Обнаженными телами полна кульминационная сцена «Тони Эрдмана», хотя сложно угадать такое развитие событий в семейной комедии немки Марен Аде. Правда, эта обнаженка лишена эротического контекста — как и весь фильм, целомудренная комедия про отца-весельчака и его взрослую дочь на грани полного превращения в корпоративного(ую) зомби. И только эротомания позволяет примириться с присутствием в конкурсе «Каменной болезни» Николь Гарсиа (большая актриса, игравшая еще у Алена Рене в «Моем американском дядюшке», с 1990-х годов активно злоупотребляет режиссурой, в каннском конкурсе аж в третий раз, хотя ничем, кроме гендерной разнарядки на поддержку женщин-режиссеров в национальном кинематографе, такой успех не объяснить). Начинается действие в 1940-е годы, в деревне неподалеку от Лиона, где живет горячая девушка (Марион Котийар), буквально остужающая свои алчущие «нефритовые врата» (как сказали бы в «Служанке»/«Госпоже») в ледяной реке (только боюсь, что самый запоминающийся кадр фильма сделала дублерша, а не Котийар). Потом она выходит замуж без любви, а потом попадает в швейцарский санаторий, из-за вынесенного в название недуга, мешающего выносить ребенка — и там переживает немыслимый роман с тяжело раненным в Индокитае красавцем-лейтенантом (Луи Гаррель). Развернутая эротическая сцена да финальный твист уровня «Шестого чувства» не позволяют совсем отмахнуться от фильма. Но бывали в Канне годы и поинтереснее.

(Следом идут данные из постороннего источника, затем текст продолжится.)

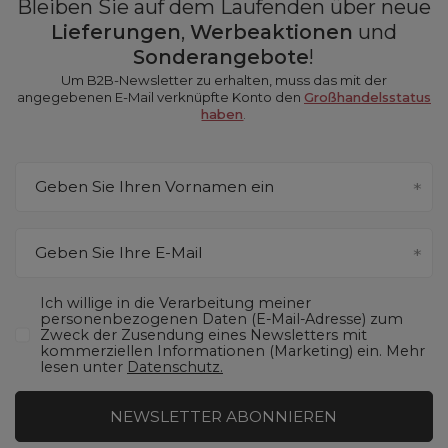
Bleiben Sie auf dem Laufenden über neue
Lieferungen
,
Werbeaktionen
und
Sonderangebote
!
Um B2B-Newsletter zu erhalten, muss das mit der
angegebenen E-Mail verknüpfte Konto den
Großhandelsstatus
haben
.
Geben Sie Ihren Vornamen ein
Geben Sie Ihre E-Mail
Ich willige in die Verarbeitung meiner
personenbezogenen Daten (E-Mail-Adresse) zum
Zweck der Zusendung eines Newsletters mit
kommerziellen Informationen (Marketing) ein. Mehr
lesen unter
Datenschutz.
NEWSLETTER ABONNIEREN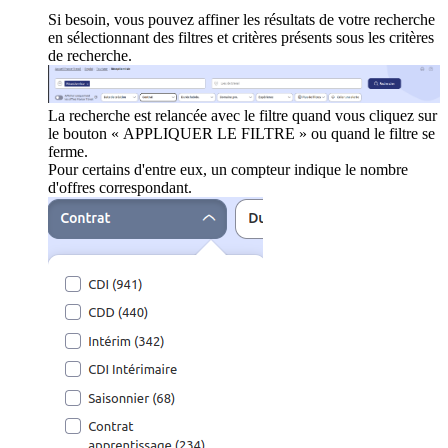
Si besoin, vous pouvez affiner les résultats de votre recherche
en sélectionnant des filtres et critères présents sous les critères
de recherche.
La recherche est relancée avec le filtre quand vous cliquez sur
le bouton « APPLIQUER LE FILTRE » ou quand le filtre se
ferme.
Pour certains d'entre eux, un compteur indique le nombre
d'offres correspondant.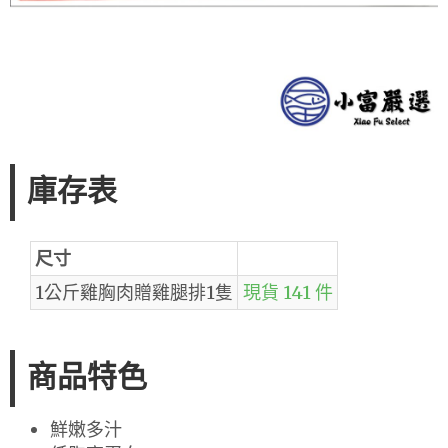
庫存表
尺寸
1公斤雞胸肉贈雞腿排1隻
現貨 141 件
商品特色
鮮嫩多汁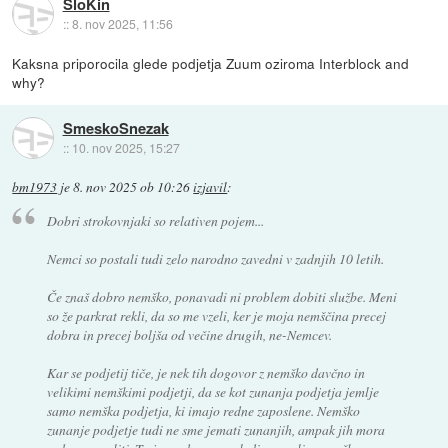
SloKin
::
8. nov 2025, 11:56
Kaksna priporocila glede podjetja Zuum oziroma Interblock and
why?
SmeskoSnezak
::
10. nov 2025, 15:27
bm1973
je
8. nov 2025 ob 10:26
izjavil
:
Dobri strokovnjaki so relativen pojem...
Nemci so postali tudi zelo narodno zavedni v zadnjih 10 letih.
Če znaš dobro nemško, ponavadi ni problem dobiti službe. Meni
so že parkrat rekli, da so me vzeli, ker je moja nemščina precej
dobra in precej boljša od večine drugih, ne-Nemcev.
Kar se podjetij tiče, je nek tih dogovor z nemško davčno in
velikimi nemškimi podjetji, da se kot zunanja podjetja jemlje
samo nemška podjetja, ki imajo redne zaposlene. Nemško
zunanje podjetje tudi ne sme jemati zunanjih, ampak jih mora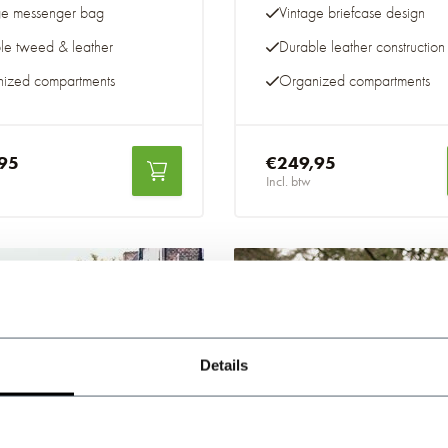
ge messenger bag
Vintage briefcase design
le tweed & leather
Durable leather construction
ized compartments
Organized compartments
95
€249,95
Incl. btw
Details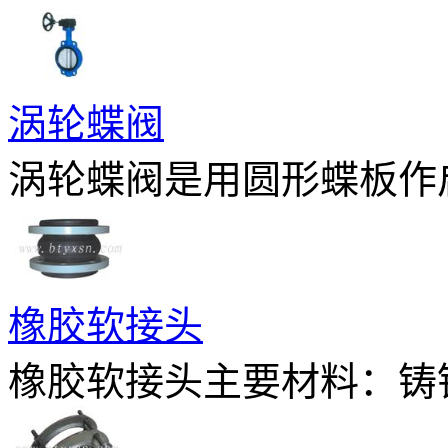
涡轮蝶阀
涡轮蝶阀是用圆形蝶板作启
橡胶软接头
橡胶软接头主要材料：铸钢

Кадр из фильма «Экономика пары»

Анекдоты напоследок

Сегодня — детские. Признаюсь, что оставляю на потом, на день повторов, некоторых конкурсантов, к творчеству которых ровно дышу, но стараюсь не пропускать любимых режиссеров, пусть и относящихся к условному второму ряду. Это, в частности, бельгиец Йоахим Лафосс — в секции «Двухнедельник режиссеров» он показал отменную драму про супругов в стадии развода и раздела имущества, «Экономику пары» с Беренис Бежо и режиссером Седриком Каном (да, и председательницей жюри «Особого взгляда» Марте Келлер в роли тещи, принимающей сторону не дочери, но зятя). Анекдоты рассказывают маленькие сестры-близнецы, дети экранных супругов. «Две блондинки стоят у лифта. "Вызови лифт", — говорит одна. "Лифт!" — громко кричит другая». И второй: «Как зовут безногую собаку? Никак, она все равно не придет».